“A Electra le queda el luto”
Eugene O’ Neill
Existen tiempos y espacios sagrados, decía Eliade: nosotros los instituimos al considerar sagrada la casa de la infancia, la fecha en que iniciamos una nueva vida o la calle donde caminamos plenas, felices; como presintiendo cada cosa en su lugar. Pero todo pasa como las naves, como las nubes, como las sombras: nuestros seres amados se van y aparte de lo aprendido, nos quedan los tiempos y espacios por ellos sellados. Así, la fecha en que los perdimos, el objeto que él usó toda su vida o la obra de arte por su mano creada. Nos aferramos a las cosas porque duramos menos que ellas.
Recientemente se vendió el último objeto de mi padre: el lugar en donde pasó los últimos años de su vida. Un espacio pequeño y sencillo que disfrutó y disfrutamos. Dos o tres veces por semana acudía para estar con él; comíamos poco, pero reíamos mucho y por la tarde me unía a su sesión de grandes tenores, alguna ópera o las conferencias de Paco Ignacio Taibo, Patricia Galeana o Gloria Villegas. A mi padre le apasionaba la música tanto como la historia de México: esos años aprendí más historia que nunca e incluso llegué a entablar con él pláticas sobre eventos históricos: la carta de Victor Hugo a Juárez, la traición de Huerta el desgraciado, la significación de Lázaro Cárdenas y muchos otros momentos que marcaron a nuestro país.
En ese mismo espacio, murió en mis brazos: él nos había encargado no ser entubado y no morir en un hospital. Lo abracé, le expliqué que estaba muriendo, que era el momento de decir juntos, “gracias, gracias, gracias”. Le hablé de su infancia, de sus innumerables logros, de su amor. “Gracias por tu amor, gracias por ser quien has sido, estoy contigo, te amo y pronto te alcanzaré, pronto estaré contigo”. Yo no sé nada de la vida después de la muerte, pero solo así podía dejarlo ir, con una esperanza para mí, más que para él. Después de morir, conservó hasta el final un gesto de tal serena felicidad, de tal plenitud, que nos dejó impresionados; su última sonrisa fue de descanso, de agradecimiento, de paz.
No sé de dónde saqué valor para acompañar sus respiraciones terminales y para, después de su último aliento, decirle: “ahora voy a cerrar tus ojos, porque te quiero y quiero que descanses: te amaré siempre”. Continué así, hablándole serena un buen rato. Solo después de que se lo llevaron, la herida del nunca más me derrumbó. No volvería a ver su cara, a disfrutar su risa, su mirada, nunca más. Aún hoy, al escribir estas líneas, me parece imposible.
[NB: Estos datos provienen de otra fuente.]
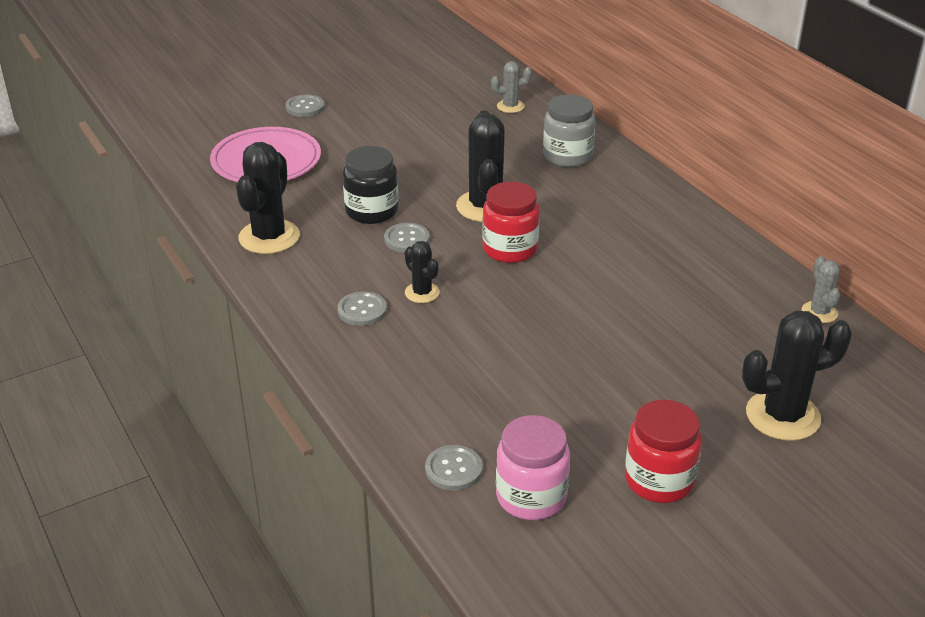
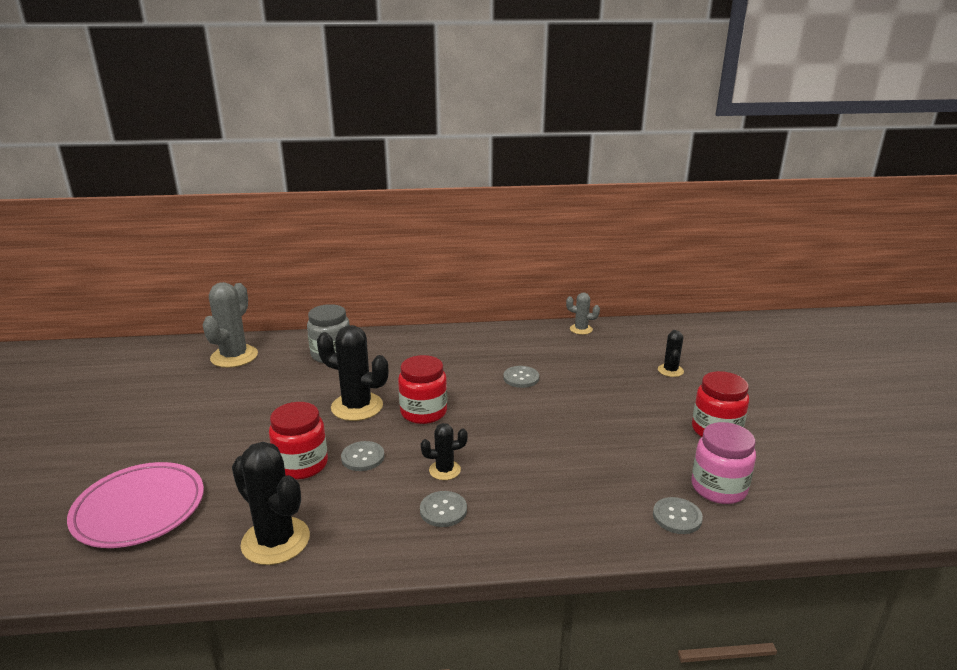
camera: 65 degrees left, 10 degrees down
grey button [285,95,325,117] -> grey button moved to [503,366,539,388]
black jar [343,146,398,224] -> red jar [269,402,328,480]
grey cactus [491,61,532,113] -> grey cactus [202,282,258,368], size x1.86
black cactus [742,310,852,441] -> black cactus [658,330,684,377], size x0.54

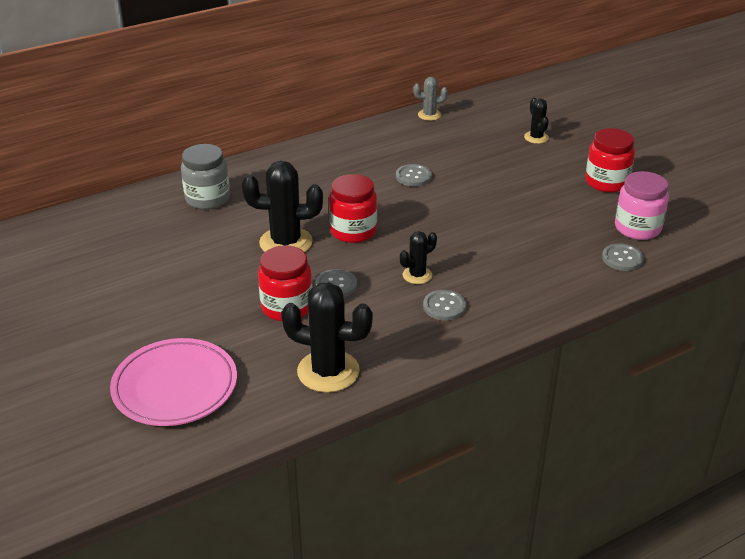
camera: 25 degrees left, 10 degrees up
grey cactus [202,282,258,368] -> none

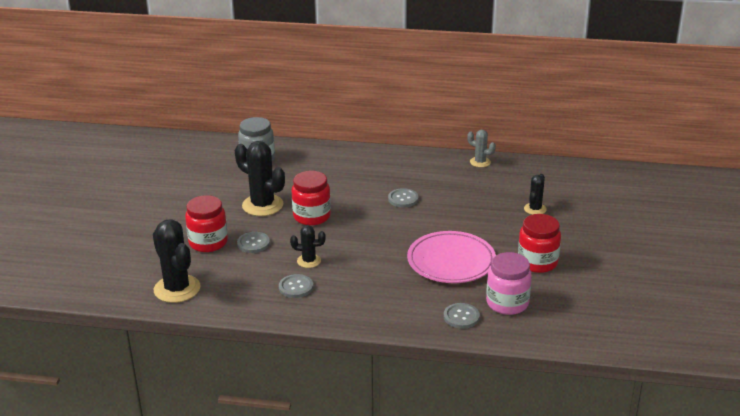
camera: 40 degrees right, 5 degrees down
pink plate [110,338,237,426] -> pink plate moved to [407,231,496,283]

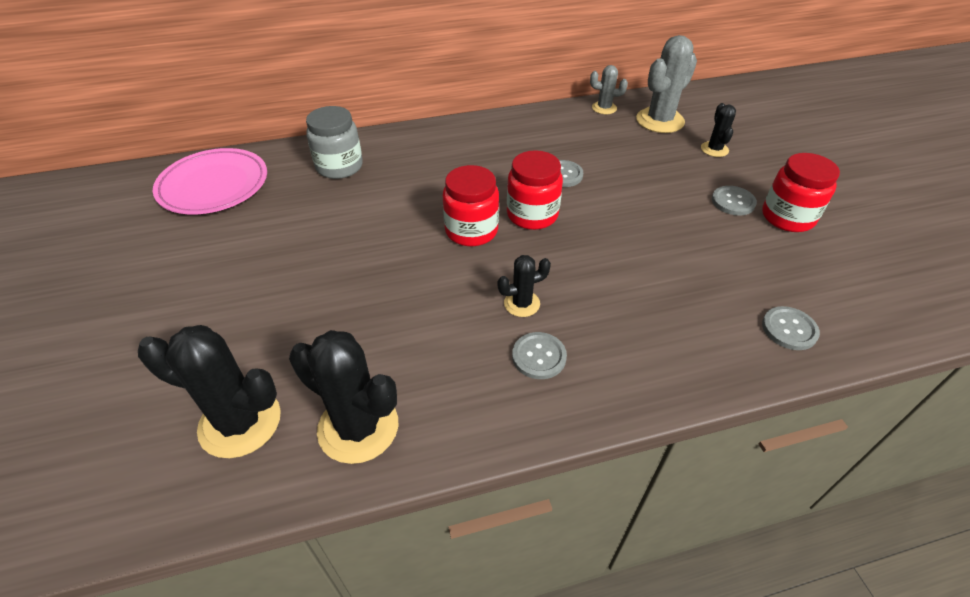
camera: 25 degrees left, 15 degrees up
red jar [185,195,228,252] -> red jar moved to [507,150,563,230]
black cactus [235,141,285,216] -> black cactus moved to [138,325,281,458]
grey button [237,232,270,253] -> grey button moved to [712,186,757,216]
pink plate [407,231,496,283] -> pink plate moved to [153,148,267,214]
pink jar [486,252,532,315] -> none
none -> grey cactus [636,35,697,133]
A mi edad, una debería de poder normalizar la muerte de un padre. Pero Electra me comprendería sin reparos, con orgullo: cuando has vivido toda una vida amorosa y fiel a un padre ejemplar, perderlo te arranca una gran vena nutriente y quedas huérfana: no importa la edad. Al morir, mi padre se llevó la música que aprendió a cantar y me cantaba; yo, en un duelo involuntario y permanente, ya no escucho música. A mi edad el tiempo no alcanzará para sanar esta herida.
Solo Kavafis regresa a mí con su melodía en la profunda oscuridad de la noche: “Voces imaginarias y amadas de aquellos que han muerto, o de aquellos que hemos perdido, como si hubieran muerto. A veces en nuestros sueños nos hablan; a veces, en el pensamiento las escucha nuestro espíritu. Y por un instante, su rumor nos regresa ecos de la primera poesía de la vida, que, como música lejana, en la noche, se apaga”.
Aún después de mi último aliento, polvo seré, más polvo enamorado.